Nos últimos dias, a imagem ao lado da cantora americana Madonna foi divulgada em algumas publicações como suposta prova de que ela sofre de uma psicopatologia chamada Vigorexia.
A imagem de fato é chocante: mostra Madonna com os braços muito magros e pálidos, atravessados por inúmeras veias. Uma visão completamente diferente do que a maioria das pessoas possui em relação a artista, sinônimo de vigor físico, ousadia, sensualidade, graça, luzes, dança. As manchetes que acompanham a foto adotam o mesmo tom chocante e - ouso dizer - raivoso, soando mais ou menos assim: "vejam, ela não passa de uma velha querendo bancar a menininha e isso a adoeceu!".
A Vigorexia, psicopatologia cuja característica essencial é a prática excessiva de exercícios físicos a ponto de causar lesão muscular, acompanhada de sofrimento e nenhuma crítica do sujeito sobre seu comportamento, ainda não foi formalmente descrita nos manuais de classificação de transtornos mentais. Muito provavelmente, estará presente na próxima edição do Manual Diagnóstico e Estatístico de Transtornos Mentais, o DSM, escrito pela Associação Psiquiátrica Americana - APA e editado, no Brasil, pela Artmed; conseqüentemente, também, na próxima edição da Classificação Internacional de Doenças - CID (de modo relativamente harmônico, as duas publicações "caminham juntas" e são consideradas importantes no mundo científico, ainda que sofram - por vezes de modo justificado - críticas acirradas da classe psicológica e psiquiátrica). Ainda que me pareça bobo entrar no mérito, parece-me importante relambrar que o estabelecimento de uma hipótese diagnóstica em saúde mental exige muito mais do que a simples imagem de uma foto.
Estabelecimento de qualquer diagnóstico - e em psicologia não é diferente - requer contato direto com o paciente e técnica para avaliar. Lembro-me de que, alguns anos atrás, um famoso laboratório farmacêutico distribuiu em um congresso científico da área psi uma revista-brinde. O conteúdo, impresso em papel caro, continha "casos clínicos" com hipóteses diagnósticas para personalidades, como Beethoven, Oscar Wilde, Van Gogh, entre outros. O que se via era um texto mal escrito e desinformado lançando a esmo afirmativas infelizes que reduziam Beethoven a uma paranóia, Wilde à neurastenia, Van Gogh à uma psicose.
A psicopatologia vai muito além da simples junção de critérios diagnósticos e observação de determinado comportamento: ela exige que se pense o paciente conjuntamente com ele (sempre que possível e raramente não o é). Dizer que Madonna é "Vigoréxica", ou qualquer outra coisa, pela simples visão de uma foto é maldoso e ingênuo.

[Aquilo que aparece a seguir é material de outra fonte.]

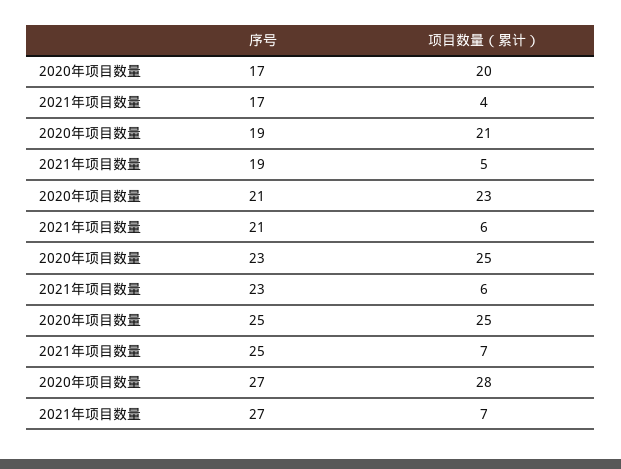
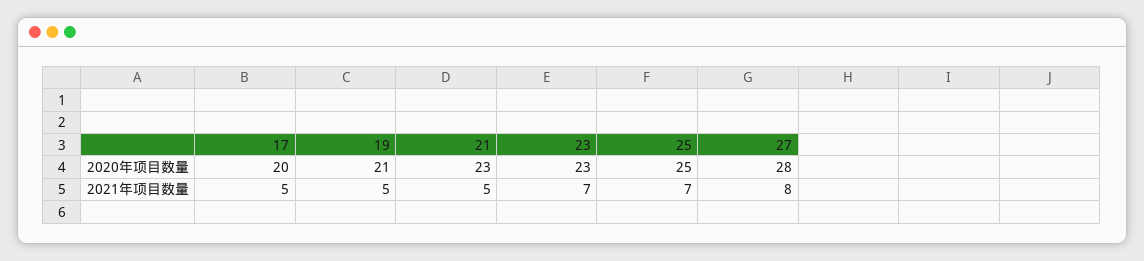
  {
    "2020年项目数量": {
      "17": 20,
      "19": 21,
      "21": 23,
-     "23": 25,
+     "23": 23,
      "25": 25,
      "27": 28
    },
    "2021年项目数量": {
-     "17": 4,
+     "17": 5,
      "19": 5,
-     "21": 6,
+     "21": 5,
-     "23": 6,
+     "23": 7,
      "25": 7,
-     "27": 7
+     "27": 8
    }
  }

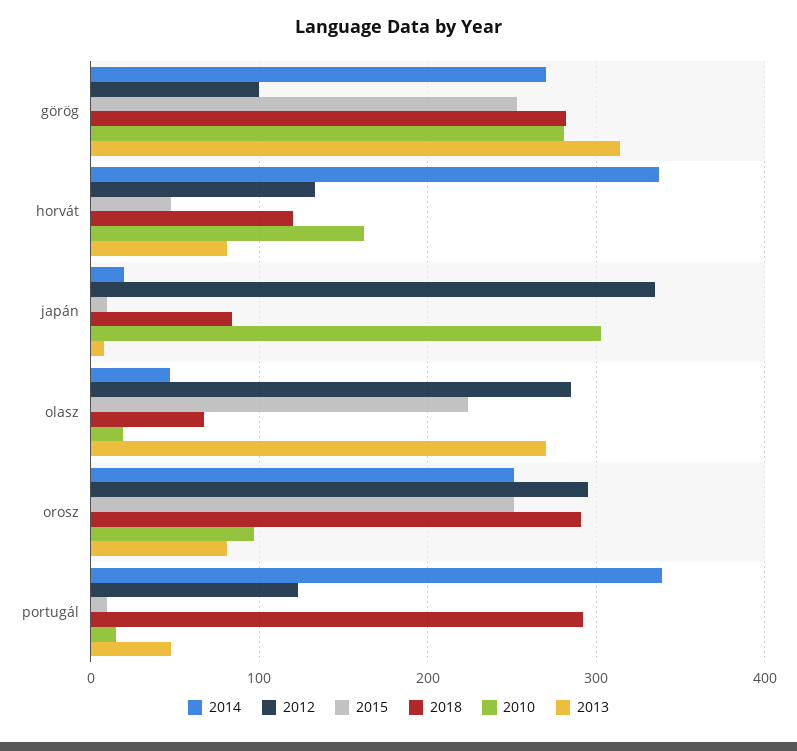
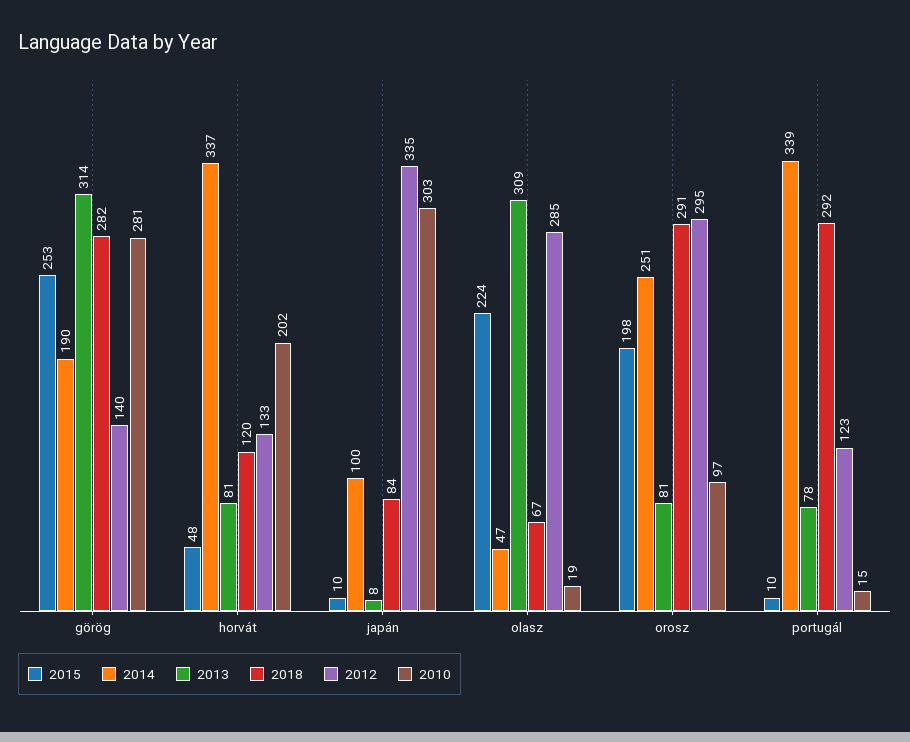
  {
    "2014": {
-     "görög": 270,
+     "görög": 190,
      "horvát": 337,
-     "japán": 20,
+     "japán": 100,
      "olasz": 47,
      "orosz": 251,
      "portugál": 339
    },
    "2012": {
-     "görög": 100,
+     "görög": 140,
      "horvát": 133,
      "japán": 335,
      "olasz": 285,
      "orosz": 295,
      "portugál": 123
    },
    "2015": {
      "görög": 253,
      "horvát": 48,
      "japán": 10,
      "olasz": 224,
-     "orosz": 250,
+     "orosz": 198,
      "portugál": 10
    },
    "2018": {
      "görög": 282,
      "horvát": 120,
      "japán": 84,
      "olasz": 67,
      "orosz": 291,
      "portugál": 292
    },
    "2010": {
      "görög": 281,
-     "horvát": 160,
+     "horvát": 202,
      "japán": 303,
      "olasz": 19,
      "orosz": 97,
      "portugál": 15
    },
    "2013": {
      "görög": 314,
      "horvát": 81,
      "japán": 8,
-     "olasz": 270,
+     "olasz": 309,
      "orosz": 81,
-     "portugál": 50
+     "portugál": 78
    }
  }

Quando a cantora esteve no Brasil, no final do ano passado, assisti à sua última apresentação em São Paulo. Madonna é uma artista carismática que se comunica magistralmente com a platéia e exibe vigor físico, alegria, auto-controle e liderança invejáveis. Os meios de comunicação que exibem a artista como vigoréxica parecem desejar imensamente atingir a imagem de uma mulher que sempre utilizou - e, diga-se de passagem, de modo muito habilidoso - a mídia para a auto-promoção, mas que, ao mesmo tempo, nunca se submeteu a ela. Como conseqüência, erram duas vezes. Primeiro, por adotar um discurso preconceituoso em relação aos transtornos mentais, amparado na percepção de que determinada psicopatologia atingir um indivíduo em virtude de sua "fraqueza de caráter". Segundo, por confundir o público em relação a um assunto tão delicado quanto critérios diagnósticos em psicopatologia.